20 April 2009

1979-2009: From Group Material to Material Connexion (sic)

Since 1979 at the founding of Group Material - the artist collaborative based in New York - we have seen the practice of art installations as a medium of the artist slowly dissipate as a valid practice. At times chaotic, exhilarating or alternatively subversive, the "activist installations" as they were known have been forfeited for a deliberate gentrification of the gallery and museum space. As a consequence the art we see more and more of, at arms length from Felix Gonzales Torres early political art and what now fills this installation void today, is a combination of art as "personal disclosure"1 and art as "full disclosure" (as in narrative-based exhibits and retrospectives). History has shown us that the material of art can't be legislated into such limited boundaries. And yet the practice we see today seems to say otherwise. Fortunately there are refreshingly new(dis)courses being taken - and gallery formats - that fall outside this common dichotomy of private and public practice (from Magasin 3 in Stocklom to e-flux on the Lower East Side).

Material Connexion (sic)2 is a noted resource library for designers of all fields that display thousands of physical samples of innovative materials. The PhD-trained staff serve to jury a selective review of new materials to enter the library (few make it) and provide those interested with the background on a material's performance and sustainable attributes.
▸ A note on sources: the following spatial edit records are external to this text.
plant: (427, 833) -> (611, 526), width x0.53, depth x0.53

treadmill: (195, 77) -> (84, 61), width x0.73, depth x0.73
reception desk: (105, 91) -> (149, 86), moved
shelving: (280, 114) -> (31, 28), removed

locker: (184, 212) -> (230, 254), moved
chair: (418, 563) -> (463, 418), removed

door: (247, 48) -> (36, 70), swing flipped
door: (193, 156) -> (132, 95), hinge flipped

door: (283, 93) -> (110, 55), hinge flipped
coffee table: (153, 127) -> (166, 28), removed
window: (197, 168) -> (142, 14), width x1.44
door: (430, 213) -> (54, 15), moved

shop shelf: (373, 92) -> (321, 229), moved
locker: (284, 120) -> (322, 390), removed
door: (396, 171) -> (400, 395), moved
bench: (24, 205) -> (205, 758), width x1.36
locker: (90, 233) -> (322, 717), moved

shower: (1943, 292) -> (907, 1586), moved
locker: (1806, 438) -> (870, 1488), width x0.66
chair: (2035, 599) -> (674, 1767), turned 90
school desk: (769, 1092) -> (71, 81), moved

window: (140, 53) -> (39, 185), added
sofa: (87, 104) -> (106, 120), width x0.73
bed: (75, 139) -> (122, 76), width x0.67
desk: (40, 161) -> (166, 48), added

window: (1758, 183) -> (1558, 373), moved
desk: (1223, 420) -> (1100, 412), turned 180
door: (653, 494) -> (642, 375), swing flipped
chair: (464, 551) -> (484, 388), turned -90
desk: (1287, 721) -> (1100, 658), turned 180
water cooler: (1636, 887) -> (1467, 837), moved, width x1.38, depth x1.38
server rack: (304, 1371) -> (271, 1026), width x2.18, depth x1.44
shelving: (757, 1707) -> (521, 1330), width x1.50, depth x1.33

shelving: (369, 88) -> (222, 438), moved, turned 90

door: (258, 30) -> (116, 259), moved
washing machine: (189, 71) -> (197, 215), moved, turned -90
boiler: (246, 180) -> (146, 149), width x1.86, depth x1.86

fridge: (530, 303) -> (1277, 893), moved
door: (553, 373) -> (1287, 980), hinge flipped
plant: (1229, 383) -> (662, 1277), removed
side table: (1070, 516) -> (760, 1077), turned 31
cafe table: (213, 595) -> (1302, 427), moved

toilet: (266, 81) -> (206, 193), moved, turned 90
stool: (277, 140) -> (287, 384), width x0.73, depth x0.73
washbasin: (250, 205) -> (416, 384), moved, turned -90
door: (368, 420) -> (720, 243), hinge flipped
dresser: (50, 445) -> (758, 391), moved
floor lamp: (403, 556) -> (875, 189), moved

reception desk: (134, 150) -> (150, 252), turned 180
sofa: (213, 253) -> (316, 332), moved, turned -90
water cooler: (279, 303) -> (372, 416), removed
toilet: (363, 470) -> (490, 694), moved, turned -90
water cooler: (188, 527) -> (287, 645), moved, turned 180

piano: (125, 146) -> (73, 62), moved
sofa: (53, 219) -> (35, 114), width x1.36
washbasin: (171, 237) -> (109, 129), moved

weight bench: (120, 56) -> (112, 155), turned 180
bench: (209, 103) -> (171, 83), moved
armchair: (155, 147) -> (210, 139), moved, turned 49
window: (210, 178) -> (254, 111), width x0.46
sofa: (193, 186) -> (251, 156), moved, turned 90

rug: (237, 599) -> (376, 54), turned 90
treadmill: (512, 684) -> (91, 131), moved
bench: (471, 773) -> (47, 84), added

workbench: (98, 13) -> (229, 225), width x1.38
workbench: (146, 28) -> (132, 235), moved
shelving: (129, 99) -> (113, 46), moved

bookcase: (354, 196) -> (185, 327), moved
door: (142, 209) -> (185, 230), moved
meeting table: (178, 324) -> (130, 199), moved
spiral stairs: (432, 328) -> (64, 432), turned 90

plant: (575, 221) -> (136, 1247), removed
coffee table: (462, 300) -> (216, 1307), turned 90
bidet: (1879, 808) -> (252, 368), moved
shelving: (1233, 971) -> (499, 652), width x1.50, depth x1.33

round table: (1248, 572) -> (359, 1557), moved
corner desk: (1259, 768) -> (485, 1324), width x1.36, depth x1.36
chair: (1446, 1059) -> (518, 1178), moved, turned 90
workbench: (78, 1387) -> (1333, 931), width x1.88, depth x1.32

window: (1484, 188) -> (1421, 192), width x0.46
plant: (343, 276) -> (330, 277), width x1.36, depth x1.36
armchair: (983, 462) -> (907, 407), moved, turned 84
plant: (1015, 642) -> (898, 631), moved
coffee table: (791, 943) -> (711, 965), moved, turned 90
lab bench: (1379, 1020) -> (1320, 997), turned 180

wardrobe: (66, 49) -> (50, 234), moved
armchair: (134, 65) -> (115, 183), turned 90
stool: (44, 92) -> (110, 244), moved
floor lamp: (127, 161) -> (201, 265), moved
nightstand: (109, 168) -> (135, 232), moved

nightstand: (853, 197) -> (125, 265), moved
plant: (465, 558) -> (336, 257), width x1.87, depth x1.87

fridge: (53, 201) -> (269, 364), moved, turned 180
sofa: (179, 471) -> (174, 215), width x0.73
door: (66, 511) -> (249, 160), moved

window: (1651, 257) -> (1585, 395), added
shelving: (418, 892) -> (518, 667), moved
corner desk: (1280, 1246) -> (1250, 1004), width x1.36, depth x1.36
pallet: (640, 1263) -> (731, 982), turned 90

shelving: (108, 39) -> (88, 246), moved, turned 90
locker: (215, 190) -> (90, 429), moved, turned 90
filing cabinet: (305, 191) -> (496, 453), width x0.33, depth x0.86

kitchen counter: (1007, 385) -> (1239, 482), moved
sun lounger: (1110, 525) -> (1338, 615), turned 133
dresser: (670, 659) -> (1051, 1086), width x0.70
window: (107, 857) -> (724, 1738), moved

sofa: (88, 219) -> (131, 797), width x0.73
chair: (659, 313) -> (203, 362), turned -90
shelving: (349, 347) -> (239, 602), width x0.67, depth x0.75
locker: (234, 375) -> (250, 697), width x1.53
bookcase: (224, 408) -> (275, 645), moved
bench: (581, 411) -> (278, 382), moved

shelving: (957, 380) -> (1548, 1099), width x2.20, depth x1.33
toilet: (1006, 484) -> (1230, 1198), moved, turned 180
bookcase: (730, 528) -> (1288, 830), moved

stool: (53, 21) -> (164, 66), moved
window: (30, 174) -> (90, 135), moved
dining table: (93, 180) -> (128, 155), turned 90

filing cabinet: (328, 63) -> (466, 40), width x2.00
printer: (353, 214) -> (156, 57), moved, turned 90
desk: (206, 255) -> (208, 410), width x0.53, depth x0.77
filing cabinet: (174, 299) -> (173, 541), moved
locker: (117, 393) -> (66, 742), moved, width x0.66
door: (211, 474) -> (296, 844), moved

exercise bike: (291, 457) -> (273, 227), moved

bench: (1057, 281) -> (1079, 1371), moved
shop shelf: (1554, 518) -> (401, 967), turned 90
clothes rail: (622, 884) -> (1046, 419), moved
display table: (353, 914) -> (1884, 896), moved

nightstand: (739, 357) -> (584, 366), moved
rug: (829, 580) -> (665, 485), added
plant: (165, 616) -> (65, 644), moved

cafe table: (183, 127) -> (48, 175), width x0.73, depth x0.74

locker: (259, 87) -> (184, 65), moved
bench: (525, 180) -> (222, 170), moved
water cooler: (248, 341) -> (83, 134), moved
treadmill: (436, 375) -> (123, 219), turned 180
The downside to this is that access to the resource library is highly controlled and on invitation only for a rather expensive individual or corporate membership. This format of grouping new and technologically advanced materials for the perusal of a very narrow segment of the community is a far cry from Group Materials' mandate for collective education and open social exchanges in their practice. This should come as no surprise: the late 70's utopia having since been sidelined for more practical agendas.

As designers, it is a slippery slope to raise issues of societal ethics with a client (how accessible their resources might be), so we used the design to address these as best we could. The offices opened earlier this spring in conjunction with ICFF. The working staff are more then contented with their new spaces, a wholly different organizational layout then they had anticipated. One example is the conference room at center of their 12,000sq.ft office, resolutely unplayful, which acts both as a closed space and a circulation link between the public and fee paying sectors. This was not asked for in the Material Connexion brief, but with our creative - and oppositional streak - we provided them with a less then neutral space where they least expected it.

Gonzales Torres art, once he left the confines of Group Material, forged an aesthetic that uniquely merged the personal discourse with social content. It is as if the apparent neutrality in his later art were an attempt to re-create the political commentary that was never able to effectively transcend the early installation work themselves. This was Gonzales Torres' predominant mode of artistic practice - and his best work - where the environment of the gallery embodied a a wide political statement veiled in the neutrality of the white-walled gallery.
The design for Material Connexion, and not the least importantly the client's final choices in the build-out, never met that ambition. We will have to try better next time.

1 On Felix Gonzales Torres, see Nancy Spector's fine piece in the Guggenheim Museum Catalog, 2007 and Lewis Kochur on Displaying the Marvelous, MIT Press, 2000. 2 Material Connexion, founded by George Belaryian, has branches in Seoul, Milan, Cologne and Bangkok.